Tracy Lee Stum
Tracy Lee Stum is an internationally recognized American streetpainter who specializes in spectacular, interactive 3d chalk art street paintings. A visionary and master in the chalk art world, Tracy’s mind-blowing dimensional images continue to ‘wow’, inspire and amaze viewers around the globe!
Born in Chambersburg, Pennsylvania, Tracy began drawing as soon as she could hold a crayon in her hand. She studied privately as a child and completed a 4 year Bachelor’s degree program at Tyler School of Art in Philadelphia. She continued her studies in naturalism at the Florence Academy of Art in Italy.
Tracy began street painting in 1998 and is considered by Madonnari peers, festival directors and viewers among the finest street painters today. Tracy has participated as an invited featured artist in many festivals and events in the US and internationally where her paintings have won numerous awards & accolades – she currently holds a Guinness World Record for the largest street painting by an individual, which was set in 2006. Tracy’s work is also featured in the book ‘3D Street Art’, by Birgit Krols, Tectum Publishing, 2010.
Best known for her astounding 3D anamorphic and interactive street paintings, Tracy is actively creating commissioned works in chalk for leaders in the advertising, events, corporate and educational sectors. In 2010 she completed the first ever 3D chalk art mural, commemorating past Winter Olympic Hall of Fame members, at the USOC USA House for the 2010 Olympic Winter Games in Vancouver, B.C. The level of excellence, quality and mastery in her work distinguish Tracy as an obvious choice for any successful marketing or communications campaign.

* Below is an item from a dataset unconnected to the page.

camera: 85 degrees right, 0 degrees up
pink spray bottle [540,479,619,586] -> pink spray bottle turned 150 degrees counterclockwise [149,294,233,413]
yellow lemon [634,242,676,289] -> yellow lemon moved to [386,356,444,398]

Tracy is also a leader in organizing large scale public arts projects worldwide, with extensive knowledge in project management and planning to international team building. Tracy has consulted in developing street painting festivals in China, Mexico, India, Russia and throughout the US. She completed a streetpainting tour of India in 2009, sponsored by the American Center at the US Consulate General, creating exhibition 3D street paintings and teaching workshops at 5 distinguished universities and art colleges in that country. She was selected to coordinate the following projects: a reproduction of Michelangelo’s Sistine Chapel ceiling for the 2003 Youth In Arts 10th Anniversary street painting festival; in 2005, Hong Kong’s first ever Street Painting ‘Spectacolore’; and a second reproduction of the Sistine Chapel ceiling in conjunction with the 2007 Universal Forum of Cultures in Monterrey, Mexico. Additionally, Tracy promotes arts education and has conducted street painting workshops at these festivals and other events throughout the US, including the prestigious Getty Center in Los Angeles.

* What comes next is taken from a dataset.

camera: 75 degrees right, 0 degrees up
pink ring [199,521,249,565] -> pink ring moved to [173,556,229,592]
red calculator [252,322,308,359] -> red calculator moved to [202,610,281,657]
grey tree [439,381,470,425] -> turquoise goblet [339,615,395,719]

I’m a street painter – I draw things with chalk pastels on pavement; streets, plazas or sidewalks in urban public areas. I have a passion for manipulating 2D surfaces to reveal an unlikely alternative in 3D, typically designing and creating interactive images which invite the viewer to become part of my imagined world. As a result, communicating through this manner of direct participation has certainly become the keystone of my philosophy on being a visual artist.

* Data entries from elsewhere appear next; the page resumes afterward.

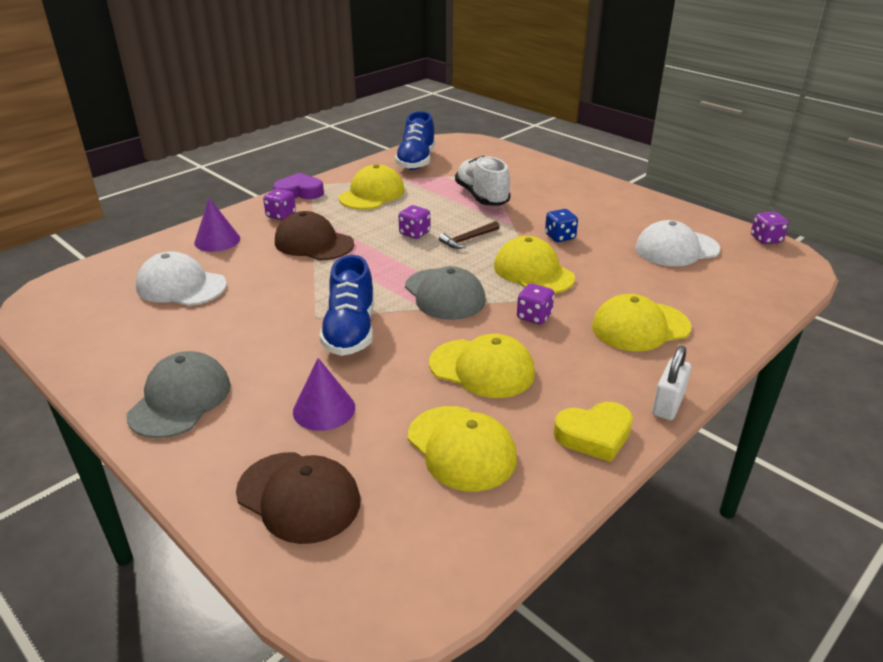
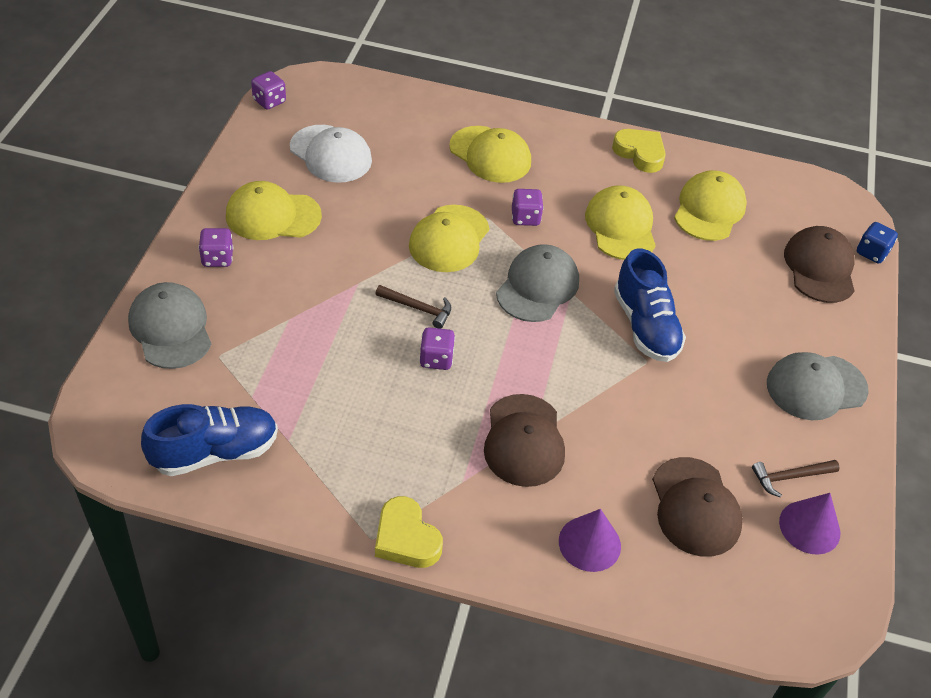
camera: 125 degrees left, 15 degrees up
white cap [136,251,227,306] -> brown cap [652,457,743,557]
purple dice [263,189,296,220] -> purple dice moved to [198,228,233,267]
purple heart [273,173,324,199] -> yellow heart [375,496,443,568]
purple cone [293,358,355,431] -> purple cone moved to [779,493,841,555]
blue shoe [319,255,374,356] -> blue shoe turned 105 degrees clockwise [614,248,686,362]
yellow cap [339,164,405,210] -> yellow cap moved to [226,181,322,240]
white shoe [455,156,511,206] -> none
blue dice [545,209,578,242] -> blue dice moved to [857,222,898,264]
white padlock [652,346,691,420] -> none
none -> grey cap [128,282,211,369]
none -> brown hammer [752,460,840,498]

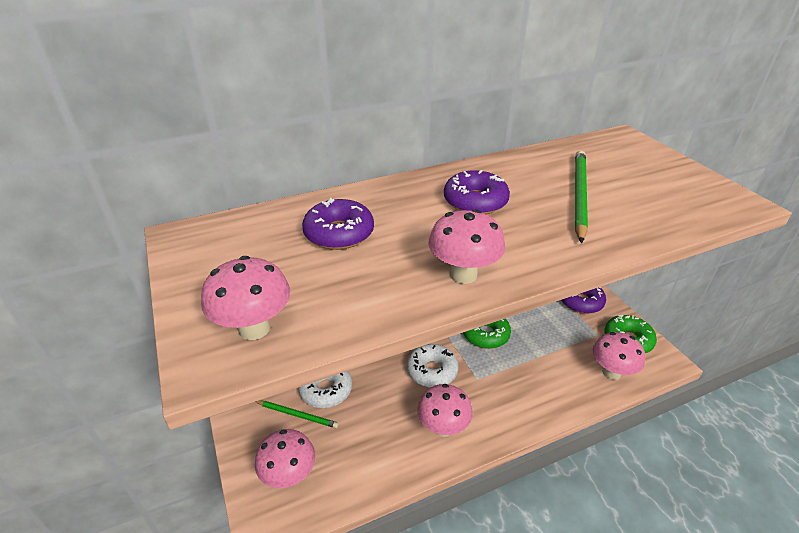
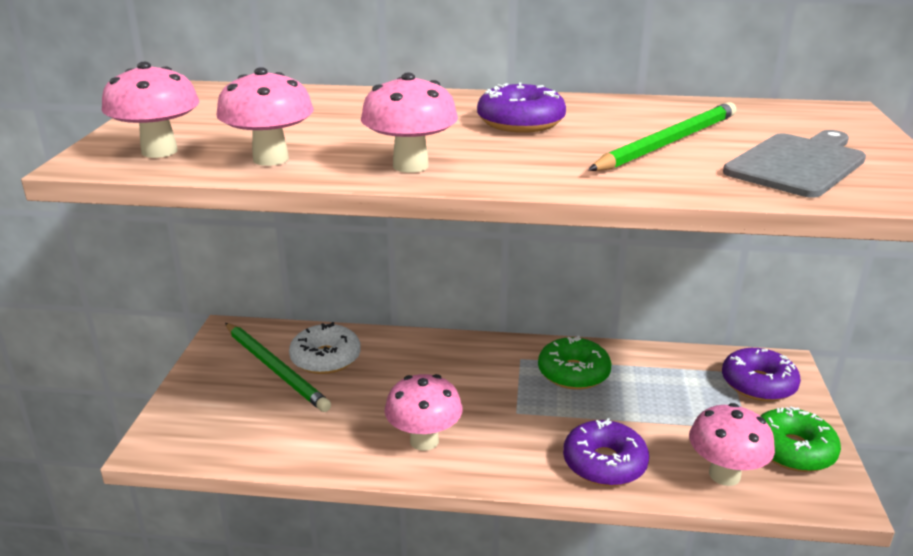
camera: 30 degrees right, 10 degrees down
pink mushroom [255,429,315,488] -> pink mushroom moved to [216,67,314,166]
green pencil [256,400,339,428] -> green pencil [225,323,331,412], size x1.63
purple donut [302,198,374,250] -> purple donut moved to [563,418,649,486]
white donut [407,344,459,388] -> none
none -> grey cutting board [723,130,866,198]

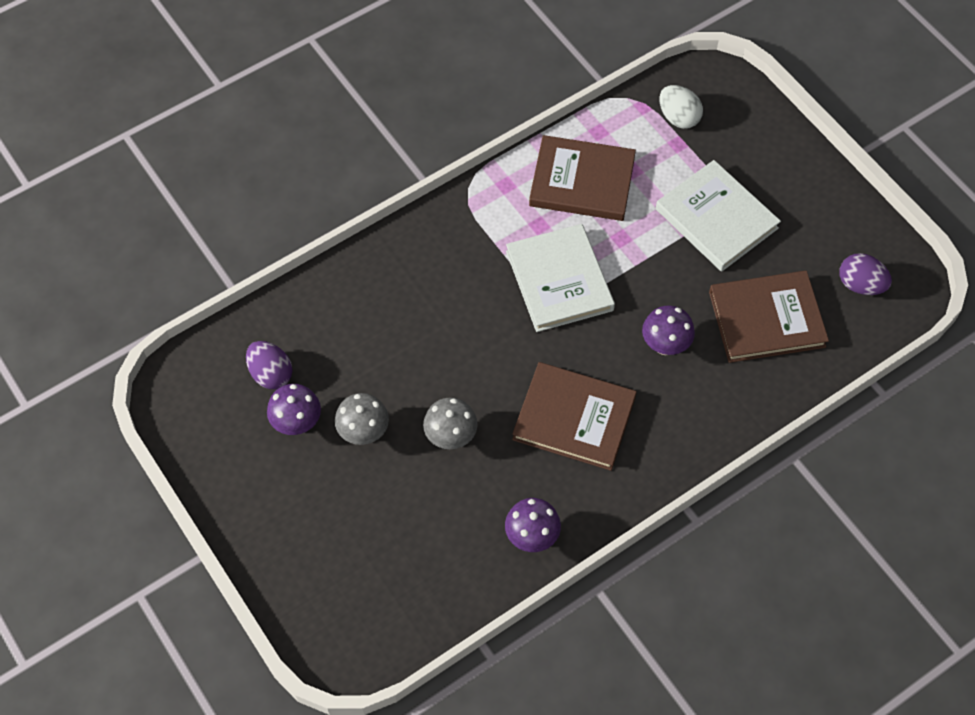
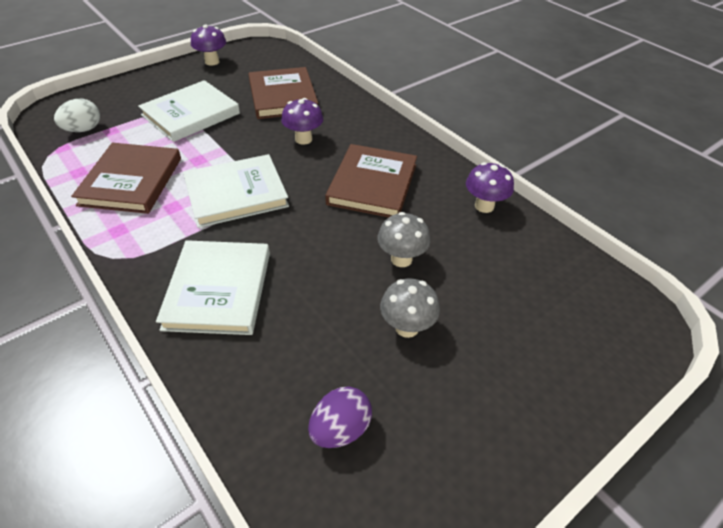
camera: 95 degrees left, 15 degrees down
purple mushroom [267,384,321,435] -> purple mushroom moved to [191,25,226,66]
purple egg [839,253,892,295] -> none
none -> white book [156,240,270,335]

The ephemeral nature of this art form has taught me how to let go of expectations, trust in my abilities and enjoy process. I tend to work intuitively, often creating or developing each painting in the moment – I may not know exactly how it will look before I begin but I listen to my impulses and find they always lead me to wonderful discoveries and results. Technically my works are completed rather quickly: 1 to 3 days being the limit for most paintings. It’s a very physical way to make something and an appropriate conduit for my needs to 1.) stay in motion and 2.) visually reinvent whatever real estate I stake out.
My chalk conversations speak from imagination, beauty & playfulness through imagined and referenced sources, with nods toward art history, personal history, contemporary cultural iconography & global cultural influences. Perception, geometry, lighting, color and movement are essential to my work – as much as accessing my intuitive impulses. In choosing this unorthodox manner in which to communicate with others, I have surely found a suitable medium to express my visions of mind and heart.”